UNISMUH.AC.ID, MAKASSAR — Udara, sebagai sumber kehidupan, tengah menghadapi ancaman serius di seluruh dunia. Krisis udara, perubahan iklim, dan degradasi lingkungan menuntut solusi ilmiah yang inovatif. Menjawab tantangan ini, Universitas Muhammadiyah (Unismuh) Makassar melalui Fakultas Teknik menggelar Morning Class edisi keenam, Jumat, 18 April 2025, dengan mengusung tema “Peningkatan Pengelolaan Air Melalui Kolaborasi Internasional”.
Kegiatan yang menggandeng Gazi University, Turki, ini menghadirkan dua pembicara utama dari ranah teknik sumber daya air, salah satunya Dosen Fakultas Teknik Unismuh, Dr. Ir. Abd. Rakhim Nanda, MT., IPU. Dalam paparannya, Rakhim Nanda menekankan bahwa model hidrologi kini menjadi garda depan dalam membangun masa depan pengelolaan air yang berkelanjutan dan adaptif.
“Model hidrologi bukan sekadar simulasi teknis. Ia adalah representasi digital dari sistem air kita — jembatan penting antara data, prediksi, dan pengambilan keputusan berbasis sains,” ujar Rakhim Nanda di hadapan para peserta yang terdiri atas akademisi, mahasiswa, dan praktisi teknik dari dalam dan luar negeri.
Melalui materi bertajuk “Hydrological Modeling and Its Role in Sustainable Water Management”, Rakhim Nanda menguraikan bagaimana perangkat seperti HEC-HMS, SWAT, hingga MIKE SHE telah berkontribusi dalam simulasi aliran sungai, prediksi banjir, dan analisis dampak perubahan tata guna lahan terhadap kualitas air di Indonesia.
Ia mencontohkan penerapan model RRI (Rainfall-Runoff-Inundation) di DAS Citarum Hulu, yang memungkinkan simulasi banjir ekstrem berbasis data satelit, serta penggunaan HEC-HMS di Sungai Ciliwung untuk sistem peringatan dini banjir Jakarta. “Model-model ini telah terbukti mengubah pendekatan kita dari reaktif menjadi proaktif,” tegasnya.

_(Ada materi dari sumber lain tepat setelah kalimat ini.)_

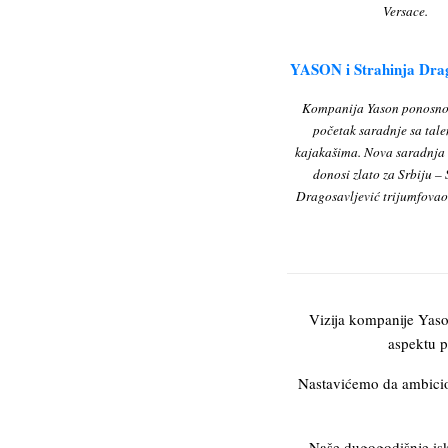
Versace.
YASON i Strahinja Drag
Kompanija Yason ponosno 
početak saradnje sa tal
kajakašima. Nova saradnja
donosi zlato za Srbiju –
Dragosavljević trijumfovao
Vizija kompanije Yaso
aspektu p
Nastavićemo da ambicioz
Naše dugogodišnje isku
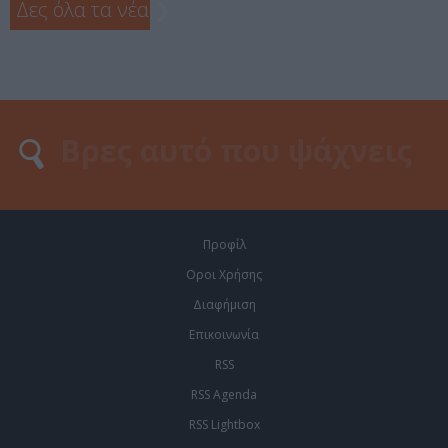
Δες όλα τα νέα
❯
Προφίλ
Οροι Χρήσης
Διαφήμιση
Επικοινωνία
RSS
RSS Agenda
RSS Lightbox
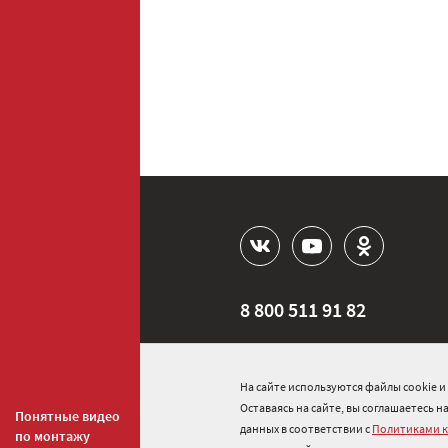
8 800 511 91 82
info@onduline.ru
На сайте используются файлы cookie 
Россия
Беларусь
Казах
Оставаясь на сайте, вы соглашаетесь 
Понятные видео
данных в соответствии с
Политиками 
по монтажу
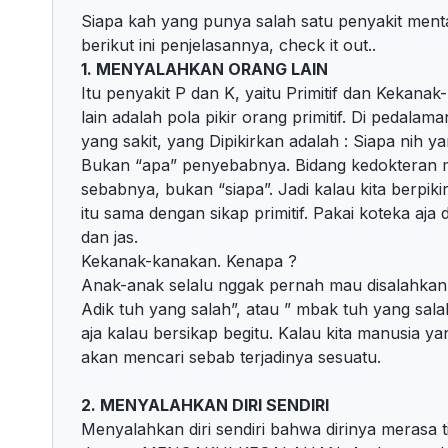
Siapa kah yang punya salah satu penyakit menta
berikut ini penjelasannya, check it out..
1. MENYALAHKAN ORANG LAIN
Itu penyakit P dan K, yaitu Primitif dan Kekan
lain adalah pola pikir orang primitif. Di pedalam
yang sakit, yang Dipikirkan adalah : Siapa nih y
Bukan “apa” penyebabnya. Bidang kedokteran m
sebabnya, bukan “siapa”. Jadi kalau kita berpik
itu sama dengan sikap primitif. Pakai koteka aja
dan jas.
Kekanak-kanakan. Kenapa ?
Anak-anak selalu nggak pernah mau disalahkan. 
Adik tuh yang salah”, atau ” mbak tuh yang sal
aja kalau bersikap begitu. Kalau kita manusia y
akan mencari sebab terjadinya sesuatu.
2. MENYALAHKAN DIRI SENDIRI
Menyalahkan diri sendiri bahwa dirinya merasa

Lebih jauh, Rakhim Nanda memperkenalkan tren terbaru dalam pemodelan hidrologi global: integrasi Artificial Intelligence (AI) dan Machine Learning (ML) untuk memperbaiki akurasi prediksi, penggunaan data penginderaan jauh satelit seperti GPM dan SWOT untuk mengisi celah data, serta pemanfaatan sensor IoT real-time guna memperbarui model secara dinamis.
Menurutnya, transformasi digital ini membuka peluang lahirnya “smart water systems” yang tidak hanya mampu memetakan risiko secara lebih presisi, tetapi juga memungkinkan pengelolaan sumber daya air berbasis data real-time yang adaptif terhadap perubahan iklim.
“Kunci keberlanjutan adalah prediksi yang akurat dan kebijakan yang responsif. Model-model ini memungkinkan kita menguji skenario tanpa harus mengambil risiko nyata di lapangan,” katanya.
Pelajaran dari Turki
Sebagai pembicara tamu, Prof. Dr. Müsteyde Baduna Koçyiğit dari Gazi University, Turki, memperkuat narasi ini dengan membawakan materi “Innovative Approaches in Watershed Management”. Ia menyoroti pentingnya pemetaan spasial berbasis pendekatan statistik bivariate dan multi-kriteria dalam mengidentifikasi kawasan rawan banjir serta zona potensi air tanah.
Koçyiğit berbagi contoh aplikasi metode tersebut di kawasan rawan bencana di Turki, di mana teknologi pemetaan berbasis risiko kini menjadi fondasi dalam perencanaan tata ruang dan mitigasi bencana.
Diskusi antara kedua narasumber menyoroti satu benang merah: Kolaborasi internasional berbasis riset dan teknologi mutakhir menjadi kunci menjawab tantangan krisis air global.
Dipandu oleh Dr. Ir. Irnawaty Idrus, ST., MT., IPM., sesi diskusi berlangsung interaktif. Berbagai pertanyaan muncul, mulai dari tantangan ketersediaan data di negara berkembang, kebutuhan kapasitas sumber daya manusia di bidang hidrologi, hingga upaya menjembatani hasil model dengan pengambilan kebijakan publik.